2. Compute and report the overall and the classification errors per class.
%See code in 4.2.
3. Compute and show the confusion matrix.
%See code in 4.3.
4. For each class show some images that are correctly classified and some
images that are incorrectly classified. Can you explain some of the failures?
%Set the number of which correctly/incorrectly images you are about to
visualize.
5. Write code for computing the histogram intersection between two histograms. % Change the ‘method’ option in 4.1 and write the code for computing the
histogram intersection in the file knnsearch.m Do the steps 1-4 above.
5. Dictionary size
1. Perform the classification experiment using a very small dictionary and report the classification error and confusion matrices. Hint: Cluster the descriptors into a small number of clusters (e.g. 20).
2. Explain the drop in the performance. To support your argument you may want to perform step 2.5 in order to visualize descriptors that belong to some of the visual words.
6. Image classification using a Support Vector Machines classifier
1. For each of the image classes train a linear multiclass SVM classifier (using the libsvm library). Pay attention to the procedure that calculates the optimal values for the parameter C using cross validation.
2. Apply the linear SVM classifiers to the test images and classify them.
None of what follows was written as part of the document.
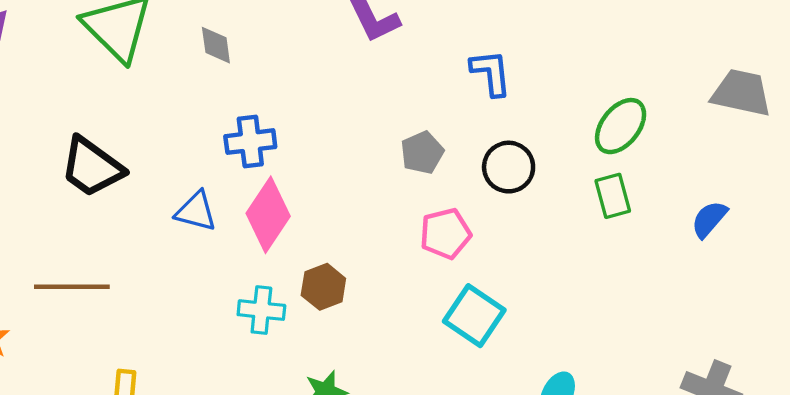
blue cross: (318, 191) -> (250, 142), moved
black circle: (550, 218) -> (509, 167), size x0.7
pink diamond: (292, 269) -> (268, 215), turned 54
3. Compute and report the overall and the classification errors per class.
4. Compute and show the confusion matrix.
5. For each class show some images that are correctly classified and some
images that are incorrectly classified. Can you explain some of the failures?
7. Handing In
Create a folder that will contain:
• A .pdf report that contains the answers to the exercises, the answers to specific questions, plots from experiments and program listings (including comments). • The programs files
Create a .zip file and submit electronically.
IMPORTANT: Plagiarism (copying from other students, or copying the work of others without proper referencing) is cheating, and will not be tolerated.
IF TWO “FOLDERS” ARE FOUND TO CONTAIN IDENTICAL MATERIAL, BOTH WILL BE GIVEN A MARK OF ZERO.
8. Examination
You should be orally examined in one lab session after you have submitted your code and report. You should be prepared to explain the code that you wrote and critically evaluate the results that you obtained.